LECCE – Non sono bastate tutte le misure finalizzate a mitigare l’impatto del “caro energia”con l’obiettivo di attenuare la spesa energetica di famiglie ed imprese. A pagarne le conseguenze, nel leccese, sono state il 4,8 per cento delle imprese manifatturiere. Sono, infatti, “scomparse” 256 imprese nel settore manifatturiero in provincia di Lecce: da 5.334 attività manifatturiere (dato al 28 febbraio 2022) ora se ne contano 5.078».

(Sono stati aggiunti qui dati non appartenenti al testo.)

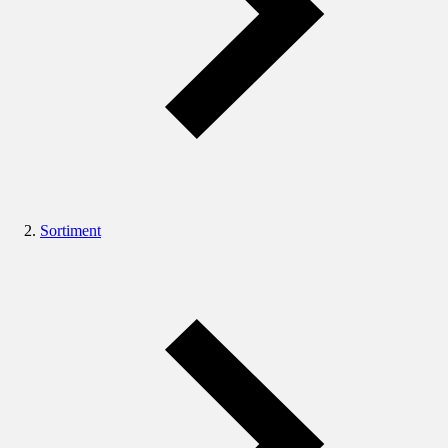
Sortiment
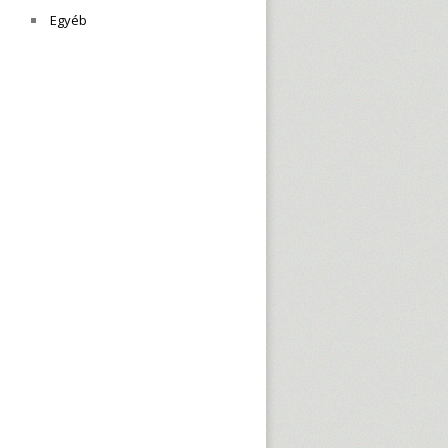
Egyéb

La conferma è nei numeri contenuti nel nuovo studio condotto dall’Osservatorio Economico Aforisma .”Non sono bastati i crediti d’imposta, i bonus, le riduzioni delle accise, degli oneri di sistema e le altre agevolazioni – commenta il data analyst Davide Stasi –
Il manifatturiero è in agonia i rincari dei prezzi energetici e delle altre materie prime hanno accresciuto troppo i costi a tal punto da portare alla chiusura di molte aziende e di mettere a rischio la sopravvivenza di tante altre. Le spese per i fabbisogni energetici, in particolare, sono state insostenibili. Molti imprenditori locali si trovano davanti a un bivio: proseguire l’attività, indebitandosi, oppure sospenderla, rimanendo in attesa di tempi migliori per ripartire o chiudere definitivamente. Ancor prima dello scoppio della guerra in Ucraina, il manifatturiero pugliese arretrava, registrando un’emorragia di imprese industriali ed artigianali tale da temere una vera e propria desertificazione del tessuto economico. Il settore della trasformazione che è quello più energivoro è messo alle corde dall’impennata dei costi. Il costante incremento dell’inflazione sta comprimendo la capacità di spesa delle famiglie, riducendone i consumi e taglia anche i margini di ricavo delle imprese, soprattutto di quelle energivore ovvero quelle aziende che necessitano di grandi quantità di energia elettrica o di gas per portare avanti le proprie attività.